*** Opening of Exercise inputs ***
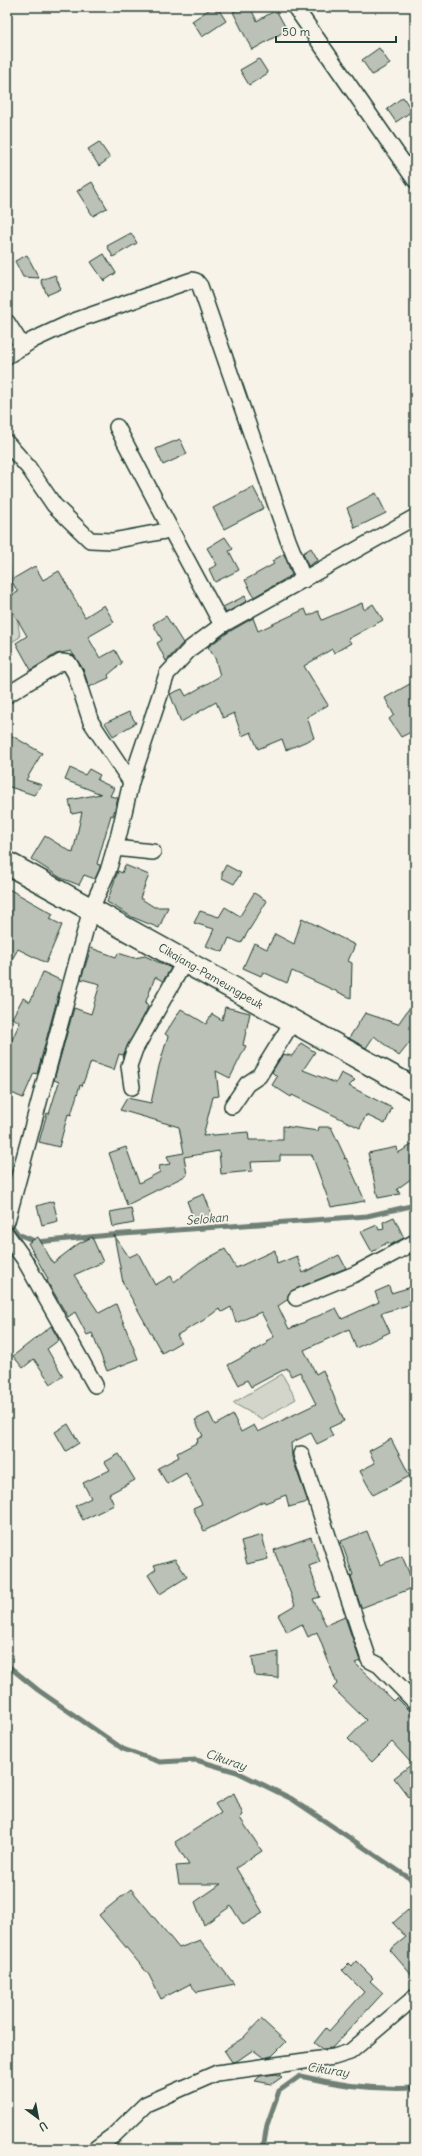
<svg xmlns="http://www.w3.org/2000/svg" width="422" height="2156" font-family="Delius,sans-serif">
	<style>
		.green { fill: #d3d5ca; stroke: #79897f }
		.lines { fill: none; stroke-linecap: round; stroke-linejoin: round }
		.stream { stroke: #6f8077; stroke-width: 5 }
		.building { fill: #bbc1b6; stroke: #1f3d34 }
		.minor-casing { stroke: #1f3d34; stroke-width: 18 }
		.primary-casing { stroke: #1f3d34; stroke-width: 25 }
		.minor { stroke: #f7f3e8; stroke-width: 15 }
		.primary { stroke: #f7f3e8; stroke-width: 22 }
		.labels { text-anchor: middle; stroke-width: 3.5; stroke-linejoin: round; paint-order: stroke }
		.street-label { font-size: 11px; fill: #1f3d34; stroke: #f7f3e8 }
		.water-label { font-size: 12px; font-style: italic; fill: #405950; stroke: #f7f3e8 }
	</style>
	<rect width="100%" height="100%" fill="#f7f3e8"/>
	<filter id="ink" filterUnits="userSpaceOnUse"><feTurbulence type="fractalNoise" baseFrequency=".025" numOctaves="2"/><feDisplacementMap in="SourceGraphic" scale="8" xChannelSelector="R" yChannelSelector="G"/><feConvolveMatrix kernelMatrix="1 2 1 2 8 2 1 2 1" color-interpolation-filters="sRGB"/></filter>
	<g filter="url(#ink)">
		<g class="green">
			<polygon points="7,546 20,637 7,645"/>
			<polygon points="282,1374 296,1399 262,1419 233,1403"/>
		</g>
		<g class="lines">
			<g class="stream">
				<polyline points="8,1221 18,1234 37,1242 110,1235 367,1216 415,1205"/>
				<polyline points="7,1665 38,1690 123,1749 160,1762 196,1760 237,1772 292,1799 415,1882"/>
				<path d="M263 2149 267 2125 279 2091 300 2076C337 2085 377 2090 415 2088"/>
			</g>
		</g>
		<g class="building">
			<polygon points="213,7 217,7 226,21 202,37 192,21"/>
			<polygon points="243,7 250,7 257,21 276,10 287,30 252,50 233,12"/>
			<polygon points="379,48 390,64 372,75 362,60"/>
			<polygon points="259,59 268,73 249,85 240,70"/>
			<polygon points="403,97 412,111 396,122 387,109"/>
			<polygon points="99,142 110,158 99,166 88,149"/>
			<polygon points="92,182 107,208 93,216 77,191"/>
			<polygon points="131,233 137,243 113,257 107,246"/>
			<polygon points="104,254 116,273 104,281 91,262"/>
			<polygon points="27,255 39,278 23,277 15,261"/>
			<polygon points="55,275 61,289 47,295 41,280"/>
			<polygon points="180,439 187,454 163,465 156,449"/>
			<polygon points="253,487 264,508 224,529 213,508"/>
			<polygon points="376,493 386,513 355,528 347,508"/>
			<polygon points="225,537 233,549 229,551 239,570 215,582 209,569 217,565 207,548"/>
			<polygon points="311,548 318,560 308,566 303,553"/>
			<polygon points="284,554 292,575 254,597 245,580 274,564 272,561"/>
			<polygon points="35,566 43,580 59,571 85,617 104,605 114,622 88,637 100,658 115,650 122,663 108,675 109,678 89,687 83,669 71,651 56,654 31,670 16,643 27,636 7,602 7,598 18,592 11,580"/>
			<polygon points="245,596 247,601 226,613 223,607"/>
			<polygon points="362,603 364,610 373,604 383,620 348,639 351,643 334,653 332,649 304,666 328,705 307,717 314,738 286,750 282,739 258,749 251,732 242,736 234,713 223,718 216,702 181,722 170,694 182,689 186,696 220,676 215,658 208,647 227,633 253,618 258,631 305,609 308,616 318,611 322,620"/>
			<polygon points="166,616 183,643 166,661 157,643 162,640 153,624"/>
			<polygon points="415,681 415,730 401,737 389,719 394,715 385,698"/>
			<polygon points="129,712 136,723 113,736 105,723"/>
			<polygon points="7,733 42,753 26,780 42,785 34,795 7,786"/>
			<polygon points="70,768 85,775 89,769 100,775 97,780 114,788 110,796 118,798 113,816 111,815 97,864 100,865 100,868 95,879 84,875 79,885 61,878 31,859 45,836 73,853 82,812 72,814 69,800 101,794 65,780"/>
			<polygon points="125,865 149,875 140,898 154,907 168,907 159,928 132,917 107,902 118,871 122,873"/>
			<polygon points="226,865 241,873 234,884 222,878 222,873"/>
			<polygon points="7,888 53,914 50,919 62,925 46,963 18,949 7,968"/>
			<polygon points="254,893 267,901 241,943 229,938 223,952 206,946 214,929 194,923 200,911 219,917 225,907 240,916"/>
			<polygon points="302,918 355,945 348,961 352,963 351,998 292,971 287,983 263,972 261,976 243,968 254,943 267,949 275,934 294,944"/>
			<polygon points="91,948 116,957 118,953 134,958 145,956 171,968 163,981 155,977 145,1004 148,1005 146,1012 123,1055 119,1054 114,1070 91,1062 82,1086 80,1085 71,1115 68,1114 59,1147 39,1142 47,1113 49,1114 59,1082 54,1080 74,1008 91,1014 100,984 81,979"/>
			<polygon points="43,972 62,981 37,1074 34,1073 23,1098 7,1091 7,1074 12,1063 7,1061 7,1051 20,1022 12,1018 23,998 30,1002"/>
			<polygon points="415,1000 415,1036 399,1056 374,1036 366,1048 349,1038 365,1013 398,1024"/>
			<polygon points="225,1007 250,1013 243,1045 246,1046 230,1078 216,1071 219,1096 213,1097 203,1136 248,1132 249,1140 283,1140 283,1126 318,1131 319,1127 331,1127 345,1157 344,1159 346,1158 365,1201 331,1207 312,1155 280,1155 280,1161 251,1162 252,1171 221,1174 219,1151 184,1157 187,1175 127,1205 109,1153 126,1147 139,1183 160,1172 159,1166 170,1164 167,1156 184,1153 179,1127 120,1110 127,1098 151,1103 159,1066 168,1036 165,1034 181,1009 206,1024 212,1014 222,1020"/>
			<polygon points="301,1043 315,1052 303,1070 336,1083 341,1073 355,1080 349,1086 392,1108 385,1124 366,1115 360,1128 292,1095 291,1097 272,1085 277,1077 272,1072 283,1054 292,1056"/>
			<polygon points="415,1143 415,1176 397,1189 400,1194 378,1198 368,1153 397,1147 398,1153"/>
			<polygon points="204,1194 213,1217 195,1223 187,1201"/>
			<polygon points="53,1201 58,1221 42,1225 37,1206"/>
			<polygon points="131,1208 134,1223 113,1227 110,1212"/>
			<polygon points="394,1217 404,1238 390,1245 388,1242 372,1252 361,1232 377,1225 379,1230 384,1229 383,1222"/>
			<polygon points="114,1235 129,1257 138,1253 155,1285 171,1276 174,1282 199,1263 225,1249 236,1268 275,1250 277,1264 297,1256 303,1273 339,1255 346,1268 293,1290 289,1293 287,1300 278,1306 289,1329 336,1308 342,1319 379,1302 375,1292 389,1286 391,1293 415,1286 415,1303 381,1313 390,1332 356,1348 349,1329 304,1350 316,1374 323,1370 344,1421 329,1428 333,1436 317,1444 311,1433 291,1443 292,1457 308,1502 289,1507 286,1495 265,1503 264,1501 204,1531 193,1508 202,1504 186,1473 167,1484 158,1468 179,1457 177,1453 198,1442 197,1439 203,1436 195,1420 209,1413 215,1425 233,1415 241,1432 254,1425 258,1432 316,1404 300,1372 291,1376 287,1368 251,1387 247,1380 239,1385 228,1365 267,1344 266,1341 274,1337 261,1312 236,1323 231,1307 222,1312 219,1309 204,1320 177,1335 181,1342 162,1353 123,1283"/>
			<polygon points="38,1237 53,1263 78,1244 92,1237 103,1262 74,1275 99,1313 116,1304 138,1359 107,1371 92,1333 87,1335 75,1312 68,1317 47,1281 48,1279 28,1243"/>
			<polygon points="51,1326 59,1340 47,1349 63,1376 51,1384 34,1359 23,1368 13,1356"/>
			<polygon points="68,1424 79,1443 66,1451 55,1432"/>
			<polygon points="391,1439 410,1476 373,1495 360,1471 375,1463 369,1451"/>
			<polygon points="119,1454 135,1480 109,1494 114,1505 83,1520 75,1506 91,1498 83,1483 110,1470 105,1462"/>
			<polygon points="367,1531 380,1565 402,1556 415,1587 361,1608 351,1576 353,1575 341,1541"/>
			<polygon points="262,1535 268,1559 247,1564 241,1541"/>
			<polygon points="311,1537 320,1562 309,1566 320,1597 313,1599 326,1625 345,1617 360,1661 355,1663 394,1701 397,1698 415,1716 415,1805 394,1778 412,1764 392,1742 372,1762 348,1739 366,1720 333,1688 337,1684 317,1632 308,1637 302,1624 287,1632 278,1615 295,1605 274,1550"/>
			<polygon points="175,1559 187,1577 160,1594 148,1575 156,1569 154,1565"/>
			<polygon points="278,1652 278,1678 255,1676 252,1657"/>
			<polygon points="234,1793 243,1815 240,1818 262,1851 236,1868 263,1913 243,1925 231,1906 204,1925 195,1902 221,1884 179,1884 176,1866 189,1865 175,1842 221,1813 215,1804"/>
			<polygon points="131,1889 179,1948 200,1940 234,1984 197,1992 190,1984 161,1999 149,1975 99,1915"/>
			<polygon points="408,1910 415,1918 415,1979 390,1950 406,1937 393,1923"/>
			<polygon points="356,1961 373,1978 370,1981 383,1993 332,2048 322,2049 314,2043 326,2028 329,2031 364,1992 342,1970 349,1963 352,1966"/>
			<polygon points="261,2019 286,2042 272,2056 264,2058 253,2050 237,2061 232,2062 224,2050 243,2038"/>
			<polygon points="277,2074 282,2077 272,2084 255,2081 260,2076"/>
		</g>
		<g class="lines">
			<g class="minor-casing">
				<g id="minor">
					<polyline points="295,7 415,180"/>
					<polyline points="7,322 23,347"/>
					<polyline points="7,356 33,340 74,321 192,280 196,281 200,286 288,540 304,580"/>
					<polyline points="117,427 171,530"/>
					<polyline points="7,443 28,467 54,505 90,540 112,541 171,530 222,625"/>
					<polyline points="7,695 61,662 69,663 75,673 91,722 131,782"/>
					<polyline points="115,848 153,852"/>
					<polyline points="132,1087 129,1066 135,1049 185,961"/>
					<polyline points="232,1106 247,1084 259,1076 293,1021"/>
					<polyline points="7,1221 91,909 108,871 119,834 131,782 167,674 191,648 222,625 415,517"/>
					<polyline points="7,1235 24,1259 95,1385"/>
					<polyline points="296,1298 355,1274 415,1242"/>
					<polyline points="301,1454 369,1660 379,1665 415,1702"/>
					<polyline points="95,2149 114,2135 146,2104 217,2073 334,2057 350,2052 415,1997"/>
				</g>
			</g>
			<g class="primary-casing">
				<polyline id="primary" points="7,863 415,1089"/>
			</g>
			<use href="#minor" class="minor"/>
			<use href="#primary" class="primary"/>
		</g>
	</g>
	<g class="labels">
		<g class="street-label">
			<text transform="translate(211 976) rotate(30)" y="4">Cikajang-Pameungpeuk</text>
		</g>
		<g class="water-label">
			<text transform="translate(207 1219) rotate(-5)" y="4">Selokan</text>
			<text transform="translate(226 1760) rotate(19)" y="4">Cikuray</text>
			<text transform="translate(328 2070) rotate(9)" y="4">Cikuray</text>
		</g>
	</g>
	<rect width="422" height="2156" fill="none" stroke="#f7f3e8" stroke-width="24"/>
	<rect x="12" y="12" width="398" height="2132" fill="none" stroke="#1f3d34" stroke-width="1.5" filter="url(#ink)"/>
	<g transform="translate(38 2118) rotate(148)" stroke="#f7f3e8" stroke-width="3" paint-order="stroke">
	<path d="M0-3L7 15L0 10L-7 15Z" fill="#1f3d34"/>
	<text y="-6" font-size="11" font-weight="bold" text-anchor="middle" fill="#1f3d34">U</text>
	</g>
	<path d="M276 36v6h120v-6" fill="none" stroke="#1f3d34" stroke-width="2"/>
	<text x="282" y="36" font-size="12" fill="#1f3d34" stroke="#f7f3e8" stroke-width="3" paint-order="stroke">50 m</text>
</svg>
*** Close of Exercise inputs ***
With the line holding "#d3d5ca; stroke: #79897f" as the first and the line holding "#1f3d34; stroke-width: 18" as the last, please transcribe exactly the lines of the material above in that range and nothing else.

** Solution for this exercise **
		.green { fill: #d3d5ca; stroke: #79897f }
		.lines { fill: none; stroke-linecap: round; stroke-linejoin: round }
		.stream { stroke: #6f8077; stroke-width: 5 }
		.building { fill: #bbc1b6; stroke: #1f3d34 }
		.minor-casing { stroke: #1f3d34; stroke-width: 18 }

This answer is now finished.